**Exercise requirements:**
What is needed here is every record, retyped without any change.

**Entries taken from a collection:**
________________________
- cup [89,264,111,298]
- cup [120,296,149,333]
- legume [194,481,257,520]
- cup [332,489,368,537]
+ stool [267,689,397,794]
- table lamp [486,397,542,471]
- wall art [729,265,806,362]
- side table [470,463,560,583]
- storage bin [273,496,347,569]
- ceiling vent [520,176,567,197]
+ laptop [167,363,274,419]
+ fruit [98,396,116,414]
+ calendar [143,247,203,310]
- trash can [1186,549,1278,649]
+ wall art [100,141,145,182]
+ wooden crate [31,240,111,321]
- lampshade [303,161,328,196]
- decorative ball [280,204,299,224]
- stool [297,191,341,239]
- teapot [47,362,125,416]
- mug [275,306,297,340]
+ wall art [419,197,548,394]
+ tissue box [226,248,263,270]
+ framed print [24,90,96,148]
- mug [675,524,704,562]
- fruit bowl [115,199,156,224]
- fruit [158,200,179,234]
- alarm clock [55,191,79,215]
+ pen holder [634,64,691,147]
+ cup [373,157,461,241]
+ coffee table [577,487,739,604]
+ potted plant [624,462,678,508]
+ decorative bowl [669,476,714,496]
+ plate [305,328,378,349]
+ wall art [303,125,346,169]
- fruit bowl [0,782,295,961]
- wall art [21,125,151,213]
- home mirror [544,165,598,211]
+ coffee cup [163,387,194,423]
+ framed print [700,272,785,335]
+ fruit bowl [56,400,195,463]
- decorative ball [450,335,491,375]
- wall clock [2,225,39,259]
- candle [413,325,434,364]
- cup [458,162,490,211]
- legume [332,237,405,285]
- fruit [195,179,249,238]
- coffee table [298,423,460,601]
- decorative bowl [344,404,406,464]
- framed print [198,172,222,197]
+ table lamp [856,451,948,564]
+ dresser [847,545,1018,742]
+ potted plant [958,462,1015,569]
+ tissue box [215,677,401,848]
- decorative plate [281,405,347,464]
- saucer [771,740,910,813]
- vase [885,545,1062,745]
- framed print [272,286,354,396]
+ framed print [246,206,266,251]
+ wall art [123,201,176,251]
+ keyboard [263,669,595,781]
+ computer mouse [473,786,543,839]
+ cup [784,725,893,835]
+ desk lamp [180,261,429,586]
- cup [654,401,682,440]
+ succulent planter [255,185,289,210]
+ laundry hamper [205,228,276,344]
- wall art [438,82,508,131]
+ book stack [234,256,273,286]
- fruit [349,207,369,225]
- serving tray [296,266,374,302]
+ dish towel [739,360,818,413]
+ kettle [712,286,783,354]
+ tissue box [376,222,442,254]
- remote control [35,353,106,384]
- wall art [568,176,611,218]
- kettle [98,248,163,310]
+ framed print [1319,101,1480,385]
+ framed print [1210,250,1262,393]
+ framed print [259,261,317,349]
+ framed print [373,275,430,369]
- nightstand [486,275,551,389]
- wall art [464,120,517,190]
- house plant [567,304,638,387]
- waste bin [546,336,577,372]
________________________
**Exercise solution:**
- cup [89,264,111,298]
- cup [120,296,149,333]
- legume [194,481,257,520]
- cup [332,489,368,537]
+ stool [267,689,397,794]
- table lamp [486,397,542,471]
- wall art [729,265,806,362]
- side table [470,463,560,583]
- storage bin [273,496,347,569]
- ceiling vent [520,176,567,197]
+ laptop [167,363,274,419]
+ fruit [98,396,116,414]
+ calendar [143,247,203,310]
- trash can [1186,549,1278,649]
+ wall art [100,141,145,182]
+ wooden crate [31,240,111,321]
- lampshade [303,161,328,196]
- decorative ball [280,204,299,224]
- stool [297,191,341,239]
- teapot [47,362,125,416]
- mug [275,306,297,340]
+ wall art [419,197,548,394]
+ tissue box [226,248,263,270]
+ framed print [24,90,96,148]
- mug [675,524,704,562]
- fruit bowl [115,199,156,224]
- fruit [158,200,179,234]
- alarm clock [55,191,79,215]
+ pen holder [634,64,691,147]
+ cup [373,157,461,241]
+ coffee table [577,487,739,604]
+ potted plant [624,462,678,508]
+ decorative bowl [669,476,714,496]
+ plate [305,328,378,349]
+ wall art [303,125,346,169]
- fruit bowl [0,782,295,961]
- wall art [21,125,151,213]
- home mirror [544,165,598,211]
+ coffee cup [163,387,194,423]
+ framed print [700,272,785,335]
+ fruit bowl [56,400,195,463]
- decorative ball [450,335,491,375]
- wall clock [2,225,39,259]
- candle [413,325,434,364]
- cup [458,162,490,211]
- legume [332,237,405,285]
- fruit [195,179,249,238]
- coffee table [298,423,460,601]
- decorative bowl [344,404,406,464]
- framed print [198,172,222,197]
+ table lamp [856,451,948,564]
+ dresser [847,545,1018,742]
+ potted plant [958,462,1015,569]
+ tissue box [215,677,401,848]
- decorative plate [281,405,347,464]
- saucer [771,740,910,813]
- vase [885,545,1062,745]
- framed print [272,286,354,396]
+ framed print [246,206,266,251]
+ wall art [123,201,176,251]
+ keyboard [263,669,595,781]
+ computer mouse [473,786,543,839]
+ cup [784,725,893,835]
+ desk lamp [180,261,429,586]
- cup [654,401,682,440]
+ succulent planter [255,185,289,210]
+ laundry hamper [205,228,276,344]
- wall art [438,82,508,131]
+ book stack [234,256,273,286]
- fruit [349,207,369,225]
- serving tray [296,266,374,302]
+ dish towel [739,360,818,413]
+ kettle [712,286,783,354]
+ tissue box [376,222,442,254]
- remote control [35,353,106,384]
- wall art [568,176,611,218]
- kettle [98,248,163,310]
+ framed print [1319,101,1480,385]
+ framed print [1210,250,1262,393]
+ framed print [259,261,317,349]
+ framed print [373,275,430,369]
- nightstand [486,275,551,389]
- wall art [464,120,517,190]
- house plant [567,304,638,387]
- waste bin [546,336,577,372]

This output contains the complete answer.